Leader Blues

Friday, November 27, 2009

TOP STORY >> Christmas shopping kicks off with rush

Leader staff writer

“All our TVs just blew out of here this morning,” said Clint Cook with the Cabot Walmart Supercenter, adding that the store had been pretty crowded all day.

Early local indicators point to a strong sales season as Cook’s sentiments were echoed Friday afternoon by many other area retailers, all saying that Black Friday was turning out well.

The National Retail Federation estimated that more than 130 million Americans hit the stores the day after Thanksgiving and spent between $300 and $400 each. One out of 10 shoppers started lining up outside their choice of stores as early as midnight.

But still, with national unemployment figures at 10.2 percent, many analysts expect total holiday sales to be about even with the dismal levels of a year ago.

Michael Smith with the Jacksonville Walmart Supercenter said laptops and televisions had been really strong early Friday. “We’ve still got a good crowd,” he said about mid-afternoon Friday.

Both Smith and Cook stressed the crowds were orderly during the big morning rush and there were no problems at either store.

Safety was a concern after a Walmart employee was trampled to death in Long Island, N.Y., last year.

Cook said the store organized the sale items and customer lines a little differently this year and that helped prevent any problems.

Smith said about a half dozen Jacksonville police officers were on hand during the rush to help with crowd control. “It all went well,” he said.

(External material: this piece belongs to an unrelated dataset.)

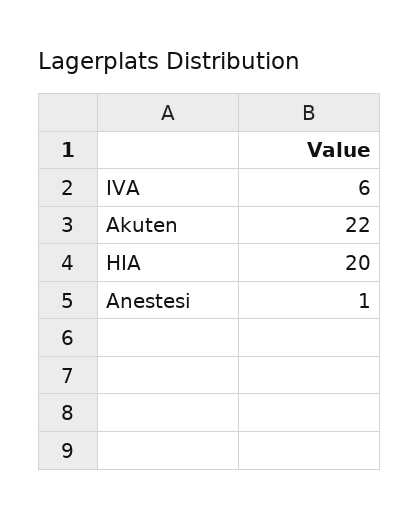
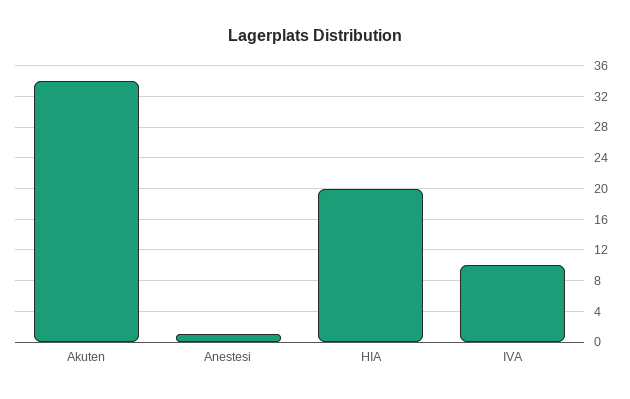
IVA: 6 -> 10
Akuten: 22 -> 34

Cindy Carter at Chambers Drug, a mainstay in downtown Jacksonville, said the crowd was bigger than normal. “It’s been great.

We had a big burst when we opened at nine and then it cleared out some but has been crazy since 10 this morning.” Carter said the store’s offer of free gift-wrap has really helped.

Ralph Wilkin at Whit Davis Lumber in Jacksonville was also pleased. “It started out slow as everyone was at the Walmarts and Best Buys, but has really picked up this afternoon. For the economy, it has turned out pretty good. Much better than last year,” Wilkin said.

A manager at Big Lots in Jacksonville said business “has been super. Everything is rolling good.”

At the Cabot Kmart, things were apparently going so well that the receptionist said, “We are too busy to talk to the newspaper.

Call back in a couple of days.”

Curtis Green at Fred’s in Jacksonville said it’s been a good day. “We’ve had decent traffic and everything has gone smoothly.”

Green said the store has sold a lot of toys and DVD players.

At the local Sears, the manager said customers scarfed up a lot of appliances. “It’s been a really good day,” he said.

Ginger Lassiter, owner of the Ginger Tree in Sherwood, said everything was going fine. “We’ve been busy most of the day. It’s been very steady,” she said.

Sherwood and Jacksonville police said that that except for some traffic jams near the stores, the day was quiet for them.

Black Friday gets its name because it traditionally was the day when huge crowds would push stores into “the black,” or profitability. But the weekend doesn’t necessarily predict spending for the rest of the season, which accounts for as much as 40 percent of annual sales and profits for many stores.

Retailers closely study buying patterns for the Thanksgiving weekend to gauge shoppers’ mindsets — what kinds of items they’re buying and what deals are luring them in to stores.